▶ SELECTED PASSAGE
————————
Elsipogtog anti-fracking fight fallout putting strain on RCMP-First Nation relations

The two New Brunswick RCMP officers knocked on Malcolm Ward’s door Wednesday morning while the Mi’kmaq man played with his one year-old son River in the living room.

 

Malcolm Ward took a 'selfie' while handcuffed in the back of an RCMP cruiser and posted it on Facebook. Photo Malcolm Ward/Facebook
Malcolm Ward took a ‘selfie’ while handcuffed in the back of an RCMP cruiser and posted it on Facebook. Photo Malcolm Ward/Facebook

 

By Jorge Barrera
ATPN National News
The two New Brunswick RCMP officers knocked on Malcolm Ward’s door Wednesday morning while the Mi’kmaq man played with his one year-old son River in the living room.

He answered the door and the officers told him he was under arrest for getting too close to equipment owned by SWN Resources Canada, a Houston-owned energy company conducting shale gas exploration work in the province.
————————
▶ WORK INSTRUCTION
Continue the news article above on the Elsipogtog anti-fracking fight and RCMP-First Nation relations, starting after its last sentence.

▶ RECORDS SHOWN
————————
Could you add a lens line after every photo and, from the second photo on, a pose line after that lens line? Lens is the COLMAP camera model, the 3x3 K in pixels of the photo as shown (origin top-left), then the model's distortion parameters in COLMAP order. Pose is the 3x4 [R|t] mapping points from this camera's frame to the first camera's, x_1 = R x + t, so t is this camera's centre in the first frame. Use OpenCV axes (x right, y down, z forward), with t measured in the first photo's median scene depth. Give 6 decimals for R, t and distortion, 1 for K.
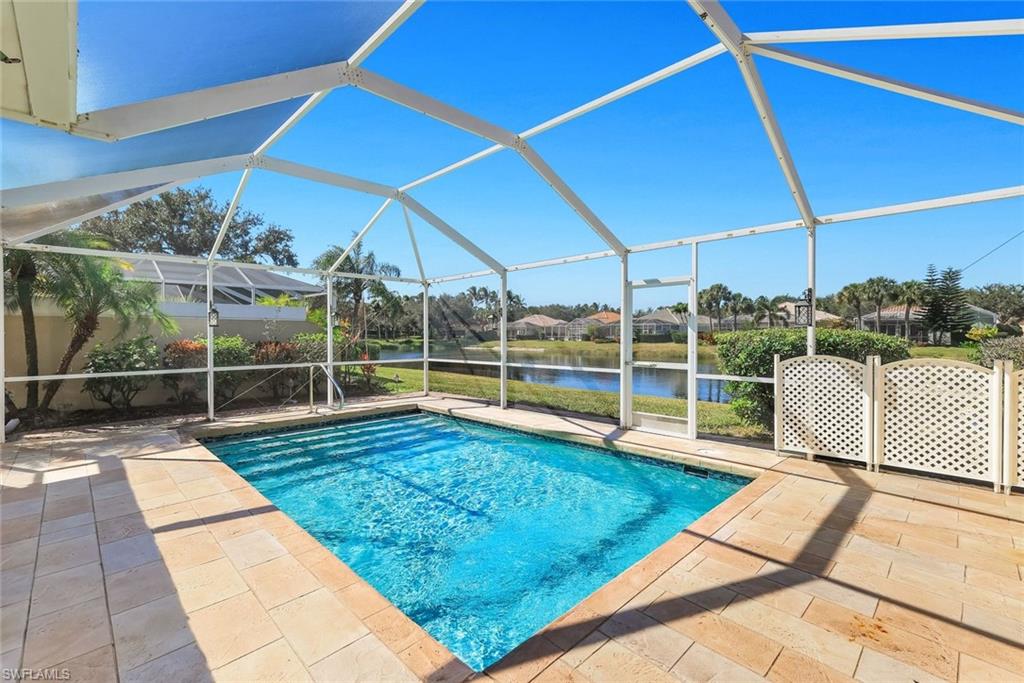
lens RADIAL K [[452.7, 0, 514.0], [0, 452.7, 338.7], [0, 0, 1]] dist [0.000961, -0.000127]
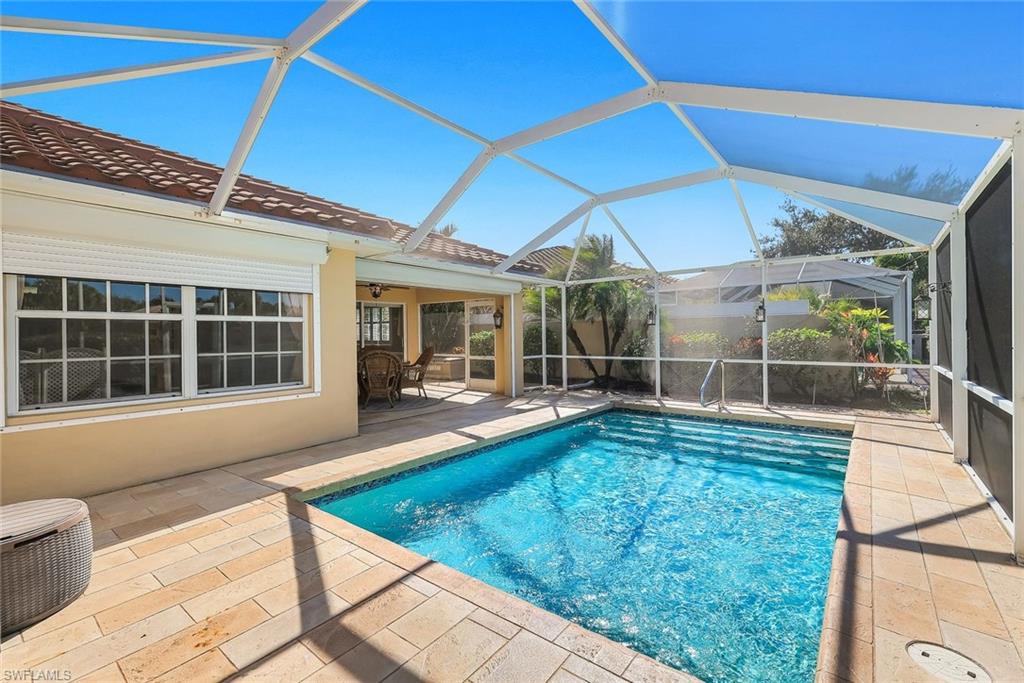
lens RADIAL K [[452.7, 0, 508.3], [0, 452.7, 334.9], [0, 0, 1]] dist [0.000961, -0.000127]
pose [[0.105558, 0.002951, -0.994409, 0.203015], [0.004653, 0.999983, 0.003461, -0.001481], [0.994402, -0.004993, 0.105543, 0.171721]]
————————
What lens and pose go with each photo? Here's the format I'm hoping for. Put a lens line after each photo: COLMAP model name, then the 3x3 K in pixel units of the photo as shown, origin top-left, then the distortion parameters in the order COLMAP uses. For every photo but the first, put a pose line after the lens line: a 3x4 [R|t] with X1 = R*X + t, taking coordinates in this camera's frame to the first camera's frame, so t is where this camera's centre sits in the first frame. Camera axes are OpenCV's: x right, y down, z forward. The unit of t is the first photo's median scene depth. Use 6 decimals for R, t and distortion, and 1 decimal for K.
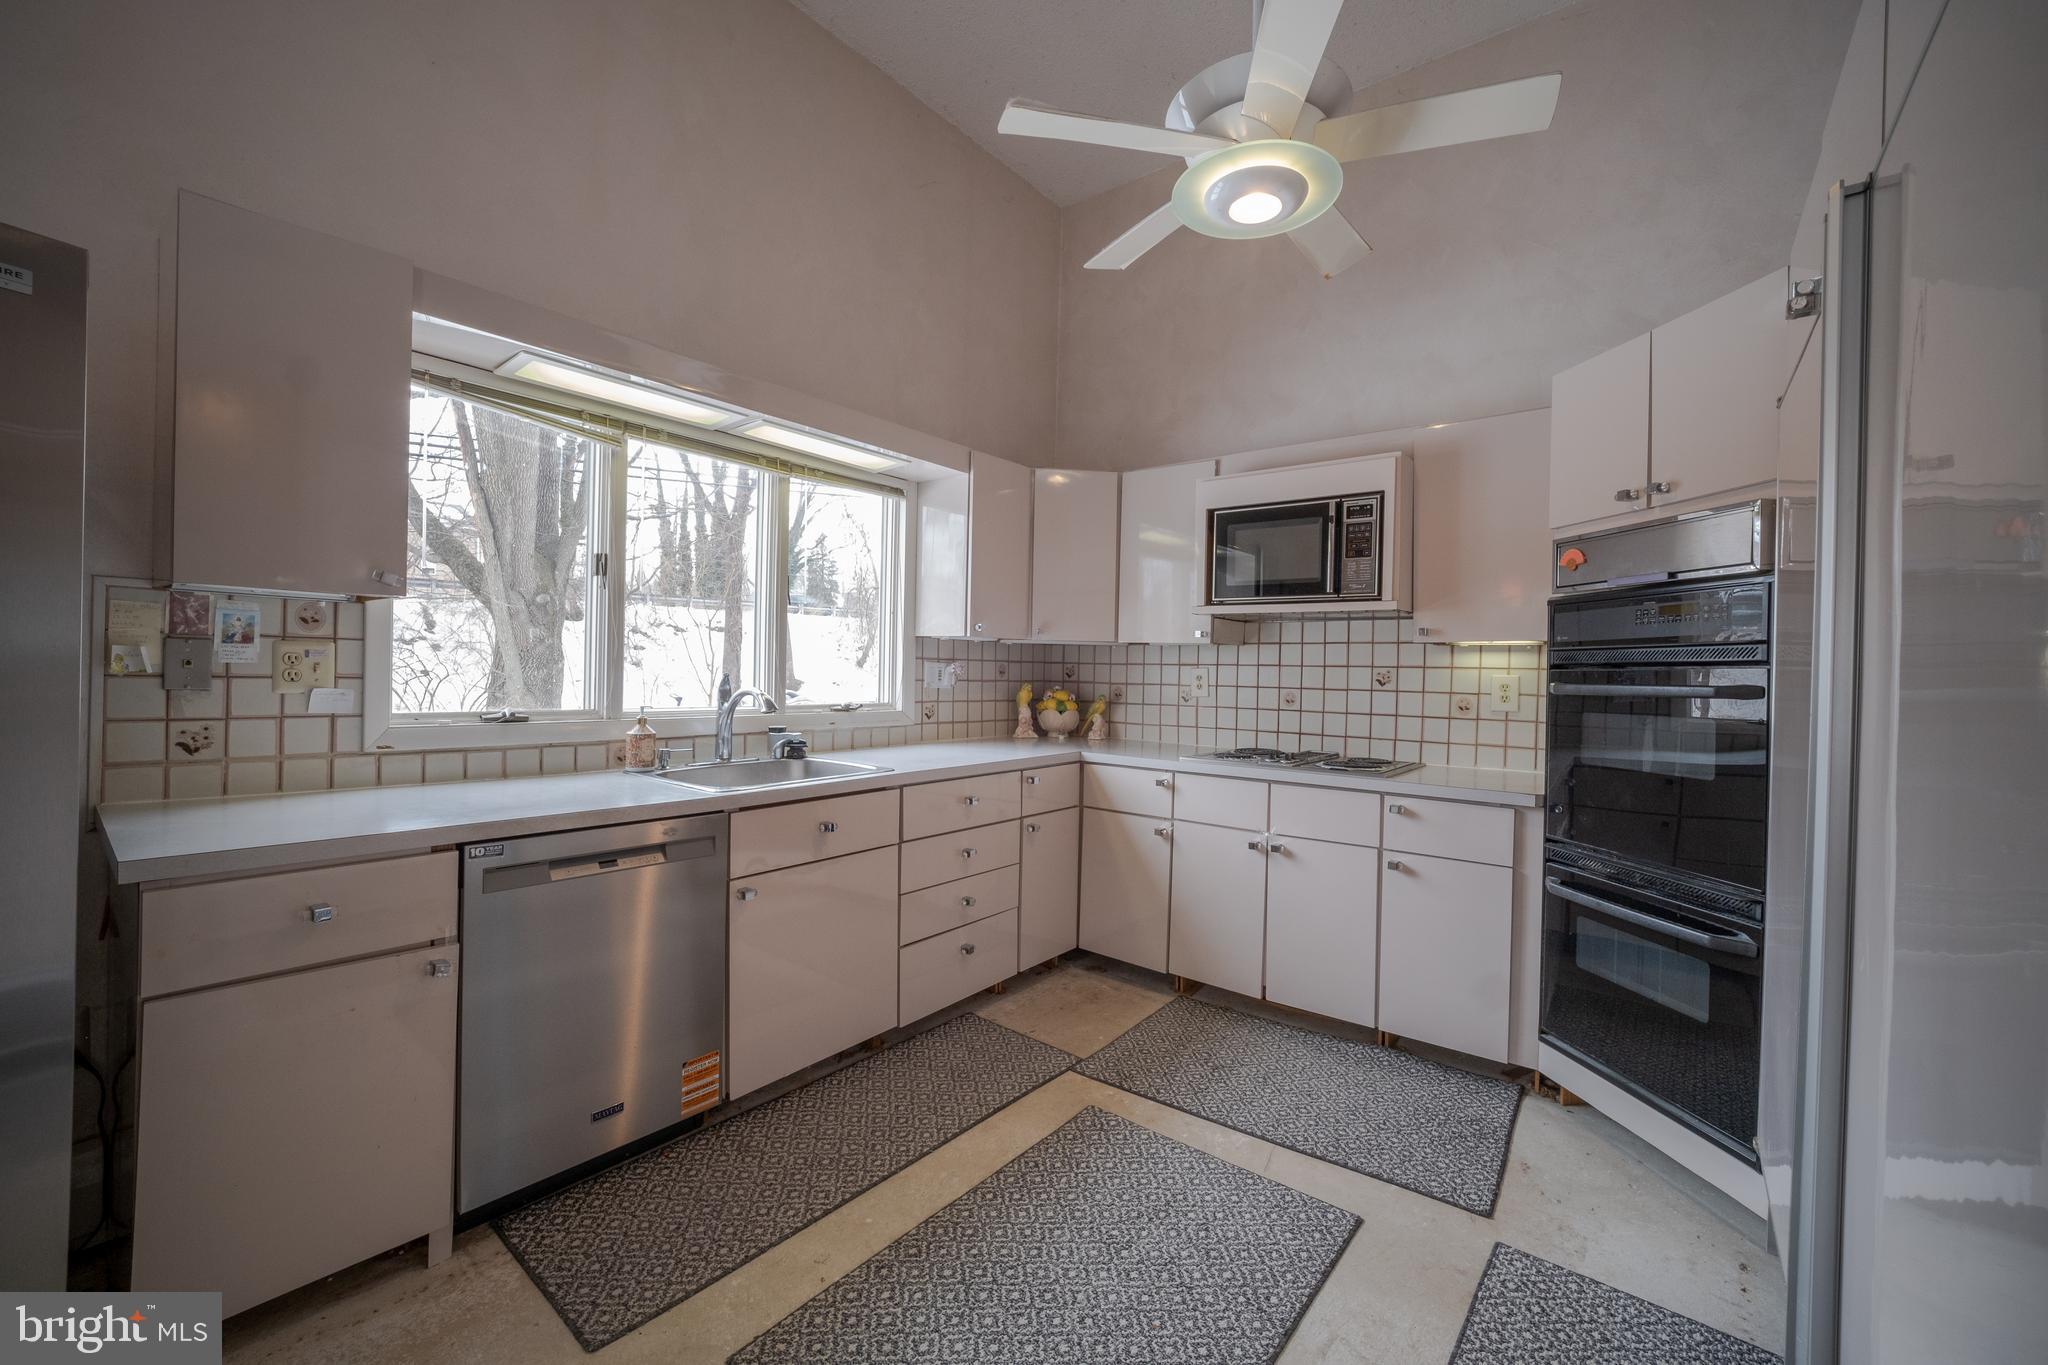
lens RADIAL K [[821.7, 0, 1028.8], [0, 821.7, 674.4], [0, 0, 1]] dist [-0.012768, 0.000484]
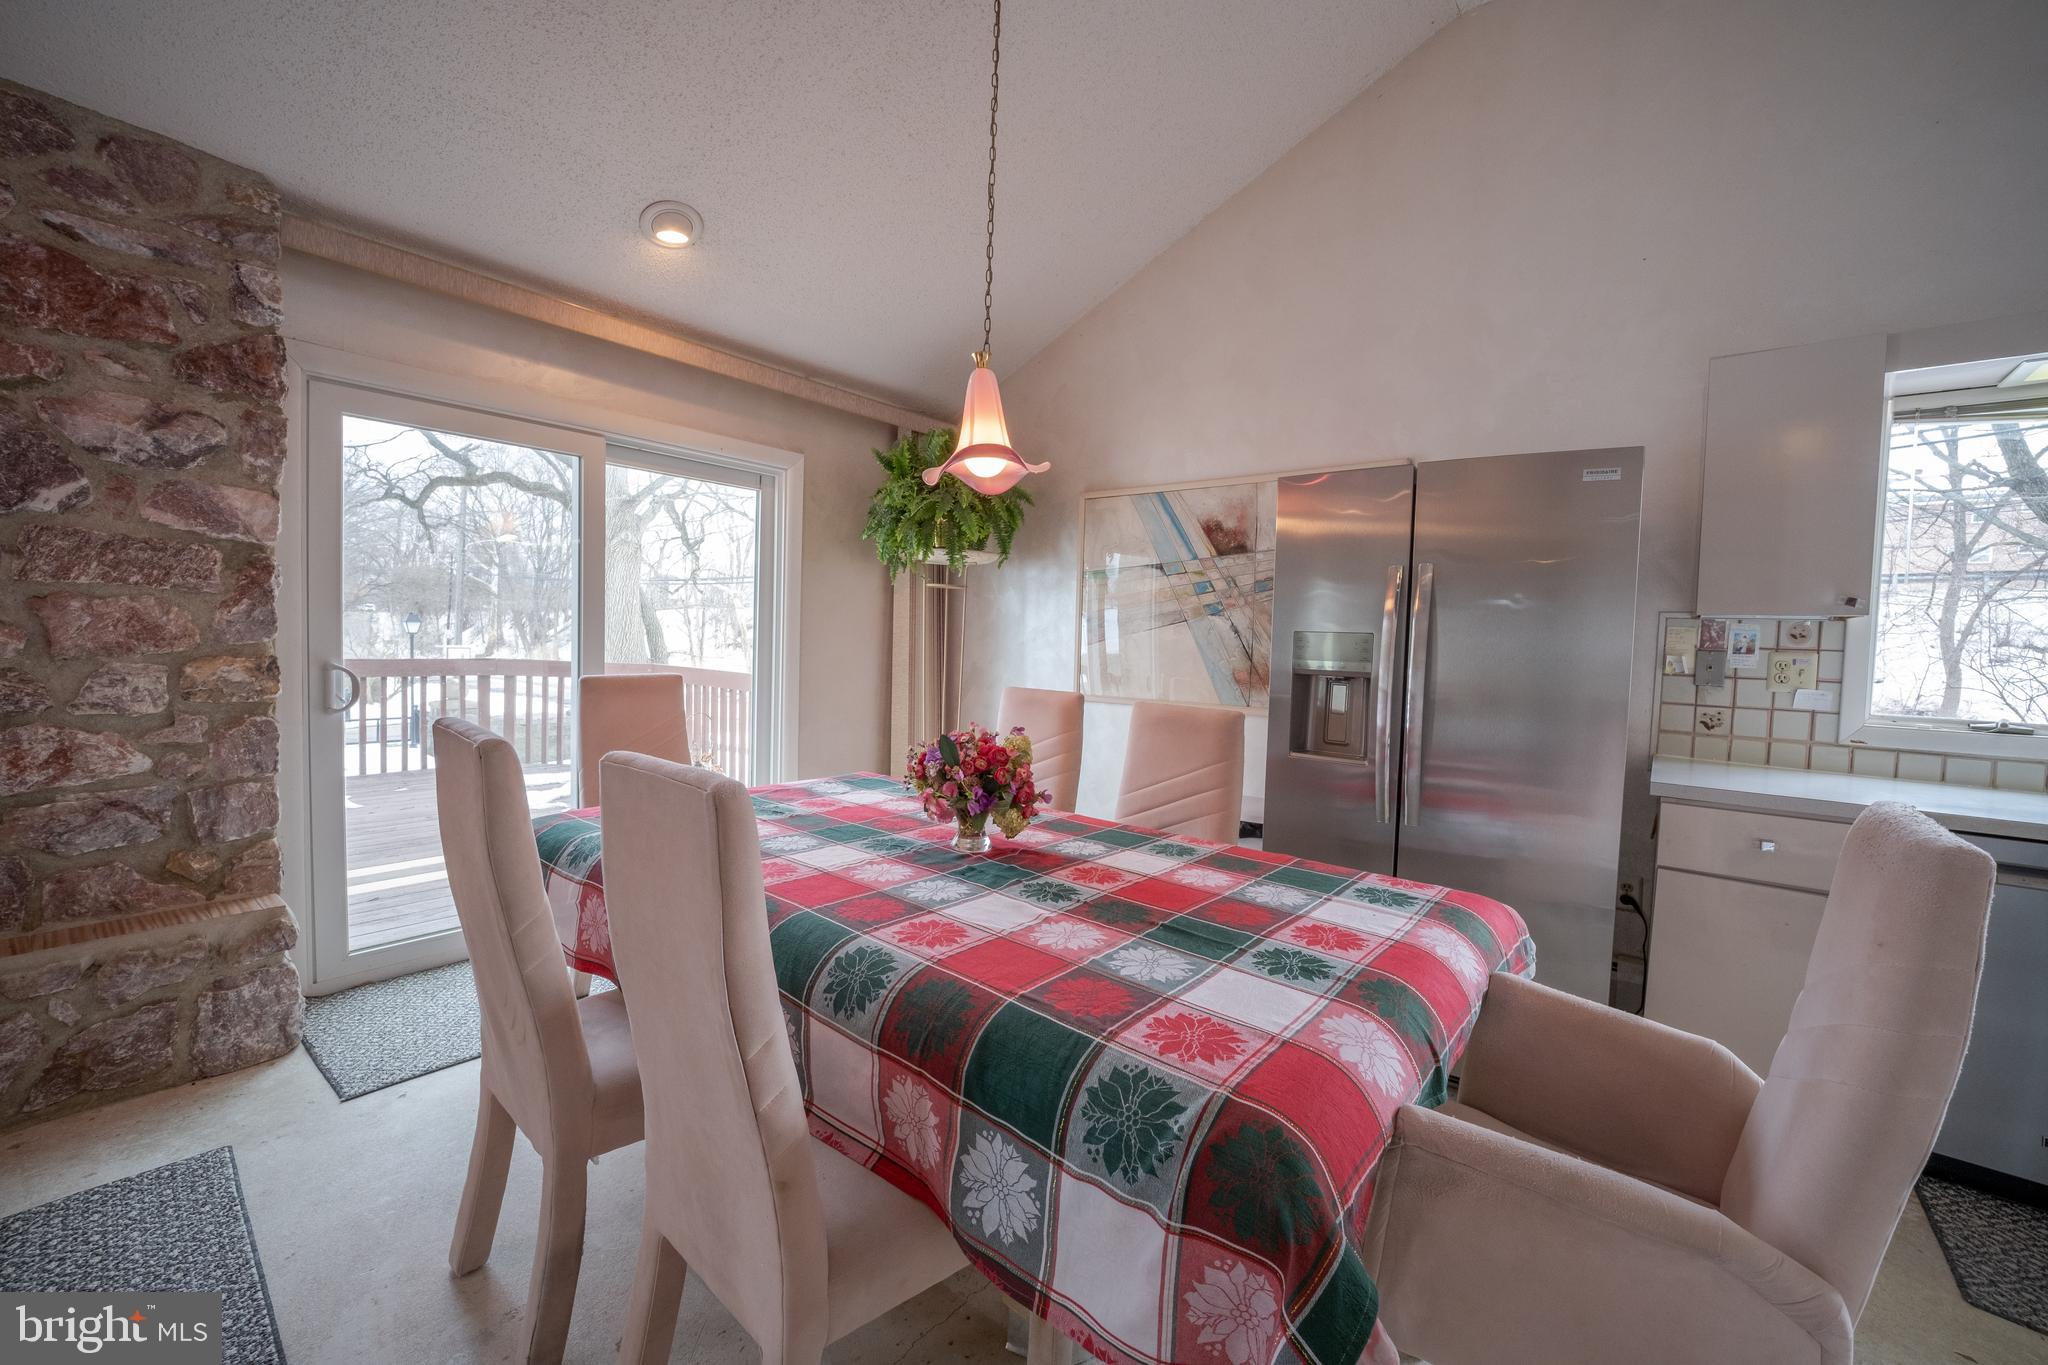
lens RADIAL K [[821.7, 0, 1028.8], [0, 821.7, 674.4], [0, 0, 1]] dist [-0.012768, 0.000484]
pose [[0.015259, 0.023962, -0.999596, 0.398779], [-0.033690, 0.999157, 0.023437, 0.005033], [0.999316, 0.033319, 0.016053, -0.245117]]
————————
▶ EXERCISE RESPONSE
“I was holding my son at the time,” said Ward, shortly after his release from jail Wednesday evening.

Then his wife came home.

“I told her that I am under arrest and my wife broke down for a bit and pleaded with the RCMP to leave me alone,” said Ward, who is a fisheries officer for Metepenagiag First Nation, which overlooks the Little Southwest Miramichi River.

Ward said he picked up his son and gave him a kiss just before the officers led him out the front door and into the back of a police cruiser.

“I got emotional, I thought I wasn’t going to see him for a long time,” said Ward.

Hours later and 1,178 kilometres away, while he sat on a thin mattress in a cell at the RCMP’s Moncton, NB, detachment, Ward’s name emerged during a policing panel session involving two top RCMP officers at the Assembly of First Nations special chiefs assembly in the Lac Leamy Casino in Gatineau, Que.

“A man named Malcolm Ward got arrested today,” said Amanda Polchies, a woman from Elsipogtog First Nation. Polchies intervened during the policing panel because what she heard upset her.

Polchies is the woman captured in the now iconic photo kneeling and holding an eagle feather aloft before a wall of police officers on Oct. 17 when heavily-armed RCMP tactical units raided a Mi’kmaq-led anti-fracking camp in Rexton, NB.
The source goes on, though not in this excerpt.